Introduced into the House of Commons on Tuesday 13th October 2015 the Housing and Planning Bill 2015 sets out the major legislative change of the new government, putting into place manifesto pledges and proposals announced in the Productivity Plan of July. Amongst many other issues, it covers:
The legislative foundation for Starter Homes and the requirement for Starter Homes on all reasonably-sized housing sites;
The Government’s powers to intervene when local authorities fail to produce a sound Local Plan for their area; and
The introduction of a new ‘permission in principle’ consent on certain sites
Our full summary of the Bill and its implications can be found below. HBF will be engaging with Government and parliamentarians throughout the passage of the Bill and during discussions about subsequent secondary legislation.
The majority of the Bill applies to England only. However, clauses 89-91, 108-110 and the whole of Part 7 regarding compulsory purchase also applies to Wales.
The timetable for the Bill’s passage through Parliament is still to be determined but the expectation is that the Bill will become law by Summer 2016 after which time supporting Regulations will need to be introduced and an implementation timetable put forward for certain aspects such as Starter Home requirements on sites. The Bill and its 145 clauses are likely to be subject to much debate and many proposed amendments and will thus require considerable parliamentary time.
The full text of the Bill can be found here and a comprehensive explanatory note here.
Part 1: New Homes in England
Chapter 1: Starter Homes
Clauses 1-7 of the Bill provide, in legislation, for starter homes. They set out a general duty to promote the supply of starter homes through local plans and a specific duty on local planning authorities to require an element of starter homes on sites of a specified size.

→ **Directions**
Extend the summary of the Housing and Planning Bill 2015 with new text that picks up after its last sentence.

→ **Dataset content**

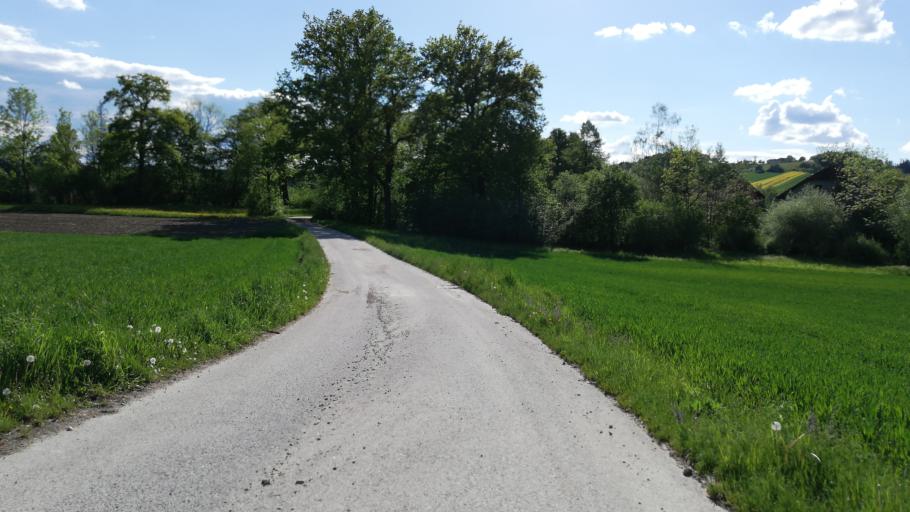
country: AT
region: Upper Austria
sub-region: Politischer Bezirk Grieskirchen
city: Bad Schallerbach
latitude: 48.2086
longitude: 13.9336
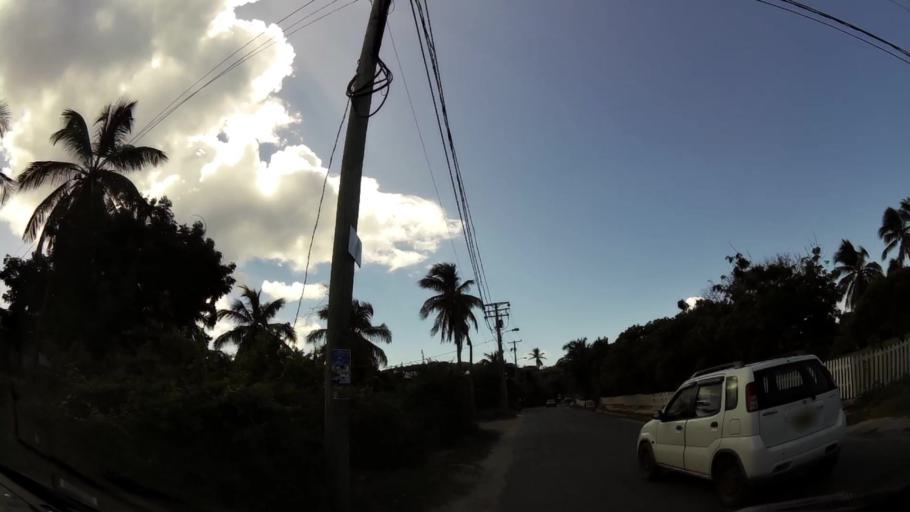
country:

→ **Task answer**
Clause 4 states that the planning authority may only grant permission if a centrally required proportion of Starter Homes is provided for, or unless conditions are met that allows them to do otherwise. There is also provision for commuted sums to be paid instead of on-site Starter Homes provision in certain circumstances.
The Bill allows the Secretary of State to provide for exemptions from the scheme for different types of development or for higher or lower targets for starter homes in different areas of the country, or on sites of differing sizes. The Starter Homes requirement is expected to take precedence over any local affordable housing policy.
The details of the duty, type of site and size of site are all delegated to secondary legislation.
The Bill sets out the eligibility criteria for purchasers of Starter Homes with Secretary of State powers to amend this in future. The buyer must be under 40 and a first-time buyer with the definition of a first-time buyer being the same that is used for the Help to Buy ISA, as detailed in the amendments made by the Finance Act 2010 to the Finance Act 2003 and encompasses those who have held a major interest in a property in the past either in the UK or abroad.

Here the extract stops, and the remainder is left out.